**WHAT TO DO:**
A – Answer these questions about the C semantics text:
(i) In which notation is the semantics written?
(ii) Which two keywords does the author say were left out?
(iii) What three things does memory describe, according to the author?
B – Proceed with the C semantics text, starting after its final sentence.

**** EXCERPT TO READ ****

Cee Formal Semantics

This is a formal semantics of the C programming language, using state transition semantics. The state transitions are typed ([byte] -> state -> state) -> state -> state. Each denotation takes a continuation, and produces a state transition. The notation is Haskell.

  [[ expr ? thn : els ]] C = [[ expr ]] (\x -> (if x == 0 then [[ els ]] else [[ thn ]]) C)

[[ if (expr) thn; else els ]] = [[ expr ? thn : els ]]

[[ while (expr) stmt ]] C = [[ expr ]] (\x -> if x == 0 then C 0 else [[ stmt; while (expr) stmt ]] C)

[[ do stmt while (expr) ]] = [[ stmt; while (expr) stmt ]]

[[ for (stmt;expr;stmt2) stmt3 ]] = [[ stmt; while (expr) { stmt3; stmt2 } ]]

[[ { stmt } ]] = [[ stmt ]]

[[ stmt, expr ]] C = [[ stmt ]] (\_ -> [[ expr ]] C)

[[ stmt1; stmt2 ]] = [[ stmt1, stmt2 ]]

[[ return expr ]] _ = [[ expr ]] (\x -> lookUp (\(_, C) -> C x))

[[ x = expr ]] C = [[ expr ]] (\y -> C y . update x y)

[[ *x = expr ]] C = [[ expr ]] (\y -> [[ x ]] (\p -> C y . updateAt p y))

[[ *x ]] C = [[ x ]] (\p -> deref p (sizeof (ptrType x)) C)

[[ &x ]] = address x

[[ f(x1,x2,...,x_n) ]] C = foldr (\x c xs -> [[ x ]] (c . (:xs))) (\xs -> [[ f ]] (\(args, body) -> [[ body ]] (\_ -> C' 0) . push (zip args xs, C'))) [x1,x2,...,x_n] [] where C' z = C z . pop

[[ x ]] C = lookUp (\(dict, _) -> C (lookup' x dict))

[[ T x, x2, ..., x_n ]] C = C 0 . define [x,x2,...,x_n] (sizeof T)

[[ T x = expr, x2 = expr2, ..., x_n = expr_n ]] = [[ T x, x2, ..., x_n; x = expr; x2 = expr2; ...; x_n = expr_n ]]

This concludes the formal semantics. I left out a few things, such as the break and continue keywords. I used a few functions that still need to be defined. They manipulate memory, which describes a stack, static memory, and heap:

  Let state = ([([(Name, [byte])], [byte] -> state -> state)], [(Name, [byte])], [[byte]])

Now I can define the functions:

  Let lookUp C st@(stack, static, heap) = let (dict, c) = head stack in C (map ((,) 0) dict ++ map ((,) 1) static, c) st

Let lookup' x dict = fromJust (lookup x dict)

Let update' x y (z:zs) = if fst z == x then (x, y) : zs else update' x y zs update' x y [] = [(x, y)]

Let update x y (stack, static, heap) = if isJust (lookUp x stack) then (update' x y stack, static, heap) else (stack, update' x y static, heap))

Let push pr = update' (\(stack, static, heap) -> (pr : stack, static, heap))

Let pop (stack, static, heap) = (tail stack, static, heap)

Let define ls sz ((dict, c) : xs, static, heap) = ((map (\x -> (x, replicate sz nasalDemons)) ls ++ dict, c) : xs, static, heap)

nasalDemons is a fixed value that you don't know what it is.

**** EXTRACTED DATA ****

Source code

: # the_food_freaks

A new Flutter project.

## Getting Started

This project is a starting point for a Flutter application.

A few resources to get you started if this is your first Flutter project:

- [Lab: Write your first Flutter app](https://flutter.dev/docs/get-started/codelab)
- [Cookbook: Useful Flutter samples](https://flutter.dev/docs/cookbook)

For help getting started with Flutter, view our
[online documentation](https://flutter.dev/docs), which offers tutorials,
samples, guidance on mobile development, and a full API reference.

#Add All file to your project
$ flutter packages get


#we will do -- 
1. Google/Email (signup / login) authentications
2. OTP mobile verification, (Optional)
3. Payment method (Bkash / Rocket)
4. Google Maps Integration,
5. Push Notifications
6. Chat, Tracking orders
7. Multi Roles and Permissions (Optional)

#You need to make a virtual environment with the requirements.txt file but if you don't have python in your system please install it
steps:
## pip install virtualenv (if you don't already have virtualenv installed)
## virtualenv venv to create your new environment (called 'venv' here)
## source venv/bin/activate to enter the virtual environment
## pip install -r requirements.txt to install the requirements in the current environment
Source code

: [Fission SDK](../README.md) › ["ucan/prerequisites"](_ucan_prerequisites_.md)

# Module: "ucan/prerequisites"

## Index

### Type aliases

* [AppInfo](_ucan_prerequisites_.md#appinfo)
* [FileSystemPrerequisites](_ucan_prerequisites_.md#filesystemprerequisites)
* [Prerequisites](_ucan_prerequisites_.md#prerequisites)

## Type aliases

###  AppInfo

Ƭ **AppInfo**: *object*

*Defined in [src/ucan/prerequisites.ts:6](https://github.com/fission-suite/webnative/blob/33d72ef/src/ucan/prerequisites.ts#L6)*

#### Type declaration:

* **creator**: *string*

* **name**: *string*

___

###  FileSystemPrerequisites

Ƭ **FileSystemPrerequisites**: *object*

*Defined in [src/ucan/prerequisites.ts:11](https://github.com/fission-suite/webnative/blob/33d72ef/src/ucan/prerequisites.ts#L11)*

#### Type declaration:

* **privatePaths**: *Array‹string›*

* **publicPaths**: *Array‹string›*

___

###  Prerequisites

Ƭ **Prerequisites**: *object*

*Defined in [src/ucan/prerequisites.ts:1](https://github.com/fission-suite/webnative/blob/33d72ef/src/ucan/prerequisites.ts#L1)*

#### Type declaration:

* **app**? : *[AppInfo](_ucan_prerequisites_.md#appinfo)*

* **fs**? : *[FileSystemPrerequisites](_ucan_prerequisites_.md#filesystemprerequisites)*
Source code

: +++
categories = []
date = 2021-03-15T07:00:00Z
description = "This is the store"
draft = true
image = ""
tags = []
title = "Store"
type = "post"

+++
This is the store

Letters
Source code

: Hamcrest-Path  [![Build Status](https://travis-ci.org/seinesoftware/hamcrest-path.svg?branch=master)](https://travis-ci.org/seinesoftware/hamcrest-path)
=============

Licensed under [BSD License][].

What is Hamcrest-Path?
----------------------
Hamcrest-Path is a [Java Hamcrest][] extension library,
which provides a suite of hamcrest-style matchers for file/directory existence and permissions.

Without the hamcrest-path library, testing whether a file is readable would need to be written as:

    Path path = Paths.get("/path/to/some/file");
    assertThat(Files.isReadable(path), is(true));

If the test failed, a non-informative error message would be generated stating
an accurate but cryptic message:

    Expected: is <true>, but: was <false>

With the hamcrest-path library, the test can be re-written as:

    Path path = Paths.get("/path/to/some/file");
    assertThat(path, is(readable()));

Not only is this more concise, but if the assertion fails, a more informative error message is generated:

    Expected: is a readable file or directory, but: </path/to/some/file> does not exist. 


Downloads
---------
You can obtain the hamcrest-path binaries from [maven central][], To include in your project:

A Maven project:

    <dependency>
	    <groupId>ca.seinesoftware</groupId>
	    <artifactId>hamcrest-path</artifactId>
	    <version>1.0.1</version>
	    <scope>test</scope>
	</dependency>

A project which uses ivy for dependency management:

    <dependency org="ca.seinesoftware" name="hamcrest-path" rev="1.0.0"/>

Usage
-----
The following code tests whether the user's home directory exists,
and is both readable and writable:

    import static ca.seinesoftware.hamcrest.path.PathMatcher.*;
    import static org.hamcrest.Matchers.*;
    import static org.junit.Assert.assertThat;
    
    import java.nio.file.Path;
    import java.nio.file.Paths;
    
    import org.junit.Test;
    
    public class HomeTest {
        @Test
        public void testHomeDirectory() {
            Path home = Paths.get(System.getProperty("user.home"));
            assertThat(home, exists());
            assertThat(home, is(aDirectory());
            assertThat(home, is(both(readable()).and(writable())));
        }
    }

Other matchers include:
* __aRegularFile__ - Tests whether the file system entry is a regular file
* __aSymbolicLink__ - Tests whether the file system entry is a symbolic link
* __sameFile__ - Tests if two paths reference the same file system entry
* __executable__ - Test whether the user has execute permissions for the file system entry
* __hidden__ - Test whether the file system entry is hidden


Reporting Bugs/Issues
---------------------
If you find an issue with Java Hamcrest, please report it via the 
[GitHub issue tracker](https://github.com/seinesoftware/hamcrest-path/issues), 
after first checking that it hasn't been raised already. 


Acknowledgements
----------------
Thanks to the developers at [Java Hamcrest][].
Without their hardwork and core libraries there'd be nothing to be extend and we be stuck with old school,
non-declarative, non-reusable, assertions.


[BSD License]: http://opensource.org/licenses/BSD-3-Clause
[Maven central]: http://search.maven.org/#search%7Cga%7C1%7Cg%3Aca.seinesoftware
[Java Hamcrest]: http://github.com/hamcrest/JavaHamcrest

****

**RESPONSES TO THE TASKS:**
A –
(i) Haskell.
(ii) The break and continue keywords.
(iii) A stack, static memory, and heap.

B –
A pointer is defined as a triple (Word2, Word, Word30). The first entry is 0 for the stack, 1 for static memory, or 2 for the heap. The second entry is the index of the block, and the third entry is number of bytes into the block.

  Let updateBlock b i y blocks = take b blocks
    ++ (take i (blocks !! b) ++ y : drop (i + length y) (blocks !! b))
    : drop (b + 1) blocks

Let updateAt (n, b, i) y (stack, static, heap) = case n of 0 -> (updateBlock b i y stack, static, heap) 1 -> (stack, updateBlock b i y static, heap) 2 -> (stack, static, updateBlock b i y heap)

Let derefBlock b i sz blocks = if b >= length blocks || i + sz > length (blocks !! b) then error "Segfault" else take sz (drop i (blocks !! b))

Let deref (n, b, i) sz C (stack, static, heap) = case n of 0 -> derefBlock b i sz (concatMap (map snd . fst) stack) 1 -> derefBlock b i sz (map snd static) 2 -> derefBlock b i sz heap

Let address x C = lookUp (\(dict, _) -> let (i, (n, _)) = fromJust (find (\(i, (n, (y, _))) -> x == y) (zip [0..] dict)) in C (n, i, 0))


Memory representations:

The behavior and layout of arrays, structs, unions, and enums can be built using these primitives.

Also notice that, since to the semantics pointers are just lists of bytes, you can form invalid pointers, and cast and alias freely.


I can also define the standard library:

  Let hPutChar hdl c C = C 0

Let hGetChar hdl `c C = C c

The backtick denotes a variable that is filled in by the environment. When considering a pair of programs communicating through a handle hdl, I use the following reduction:

  (hPutChar hdl c C st, hGetChar hdl `c C2 st2) ~~> (C 0 st, C2 c st2)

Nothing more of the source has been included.